TWIN FALLS • No one disputes the fact that Lane Buddenhagen’s actions caused the death of a 3-year-old boy.
At Buddenhagen’s sentencing hearing Friday, up for dispute was whether the child died after a flash of anger or as a result of extensive, deliberate and ongoing child abuse.
In the end, a 5th District judge sentenced Buddenhagen to the maximum 15 years in prison possible for voluntary manslaughter, with parole an option after 5 years.
Buddenhagen was initially charged with first-degree murder in the death of the 3-year-old. The boy, who was not related to Buddenhagen, died on Aug. 7, 2011, in a Boise hospital. According to court documents, emergency personnel responded to an apartment complex at 512 Jefferson St. in Twin Falls on the morning of Aug. 6, 2011, to find the child lying on the floor of a bedroom. Buddenhagen originally told police the boy had been taking a bath and fell.
Later, Buddenhagen pleaded guilty to a charge of voluntary manslaughter. He said then that the child refused to sit down in the bath, so he pushed him down and the boy hit his head.

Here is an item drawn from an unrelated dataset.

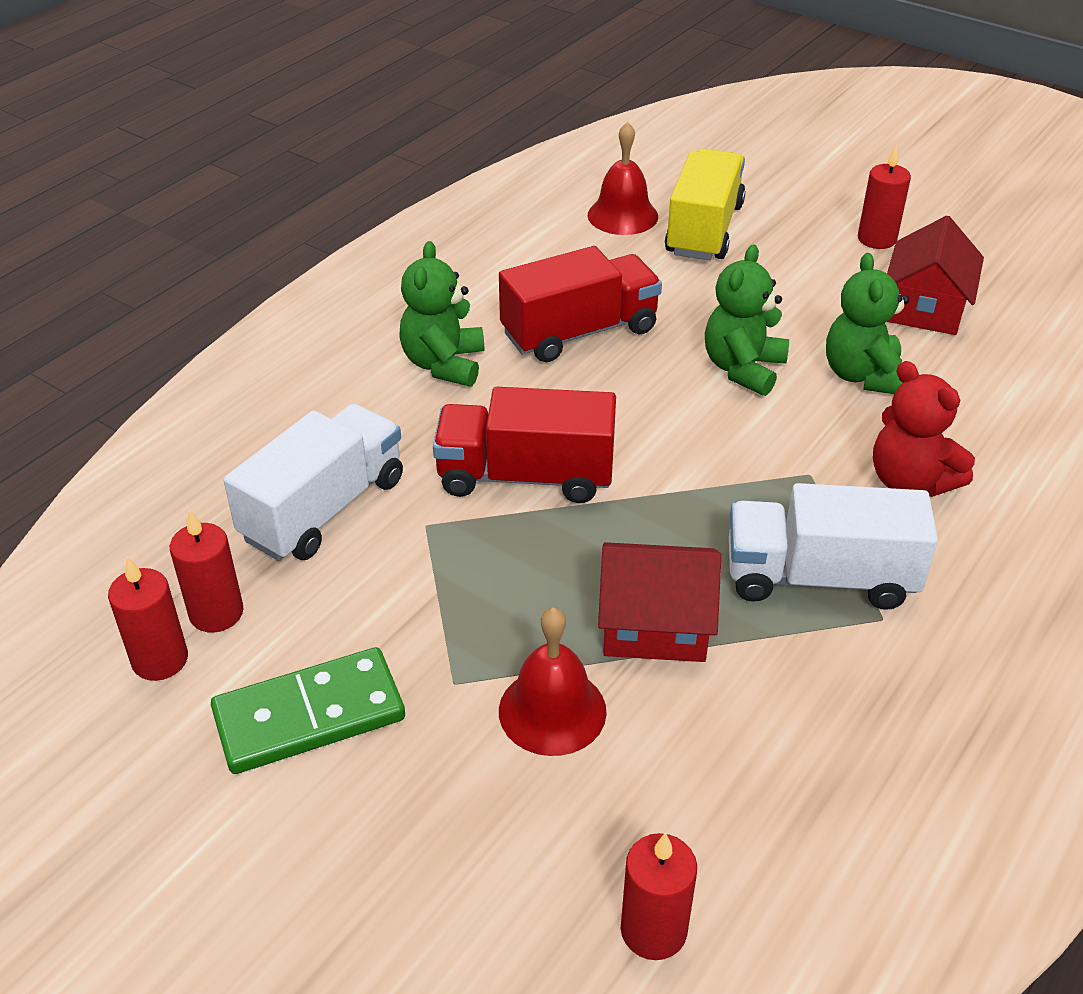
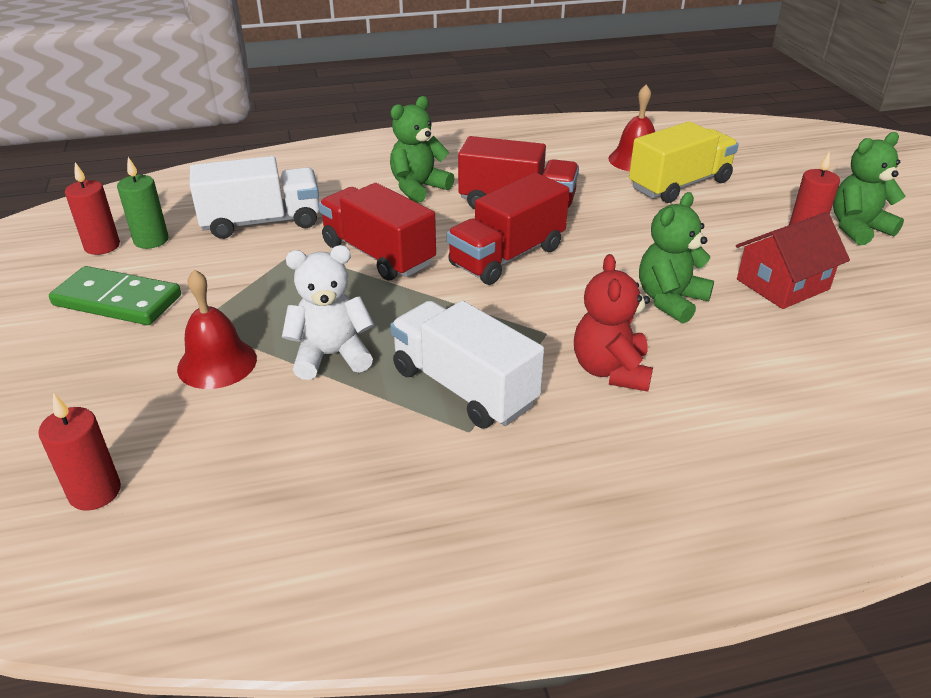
camera: 40 degrees right, 5 degrees down
(216, 613) = (151, 240): red candle -> green candle
(654, 624) = (331, 356): red house -> white teddy bear
(659, 405) = (507, 256): none -> red truck
(743, 369) = (590, 262): green teddy bear -> green teddy bear (857, 228)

Friday, Judge Randy Stoker said he believes neither the doctors who treated the boy, nor defense attorneys, nor even Buddenhagen himself really knows what happened to the boy.

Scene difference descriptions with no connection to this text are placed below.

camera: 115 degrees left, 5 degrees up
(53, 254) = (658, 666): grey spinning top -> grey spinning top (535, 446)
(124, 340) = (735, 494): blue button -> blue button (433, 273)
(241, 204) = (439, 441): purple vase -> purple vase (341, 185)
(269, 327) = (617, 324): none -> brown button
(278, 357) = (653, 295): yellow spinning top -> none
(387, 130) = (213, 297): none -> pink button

“I don’t know what happened,” Stoker said.
Defense attorney Doug Nelson pointed out that Buddenhagen told a cellmate in the Twin Falls County Jail a similar story about pushing the boy in a sad moment on what would have been the boy’s birthday. Nelson called it a vulnerable moment when Buddenhagen had no reason to lie.

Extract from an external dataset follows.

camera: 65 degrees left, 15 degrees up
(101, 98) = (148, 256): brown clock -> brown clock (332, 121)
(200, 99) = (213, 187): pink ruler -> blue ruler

Twin Falls County Prosecutor Grant Loebs saw things differently. While Loebs said he didn’t believe Buddenhagen set out to kill the child, he did believe the boy was a victim of deliberate child abuse.
“He couldn’t have believed he was not harming this little boy,” Loebs said.
Stoker said he believes something more happened than Buddenhagen was letting on, but that the latter was truly remorseful.
“Tears can be feigned but I think yours are sincere,” Stoker told Buddenhagen, who cried through much of the second half of the more-than-two-hour hearing.
After speaking about the different elements of sentencing, Stoker explained the main point of his 5- to 15-year sentence.
“People who drive drunk don’t intend to kill people. But when you take a life there must be major consequences,” he said. “If not, life is meaningless.”
Before the sentence was imposed, Buddenhagen spoke for about five minutes — apologizing to the boy’s mother and her family, his own family and the entire community.
“I have to step up and take responsibility,” he said. “I’d do anything to have him back.”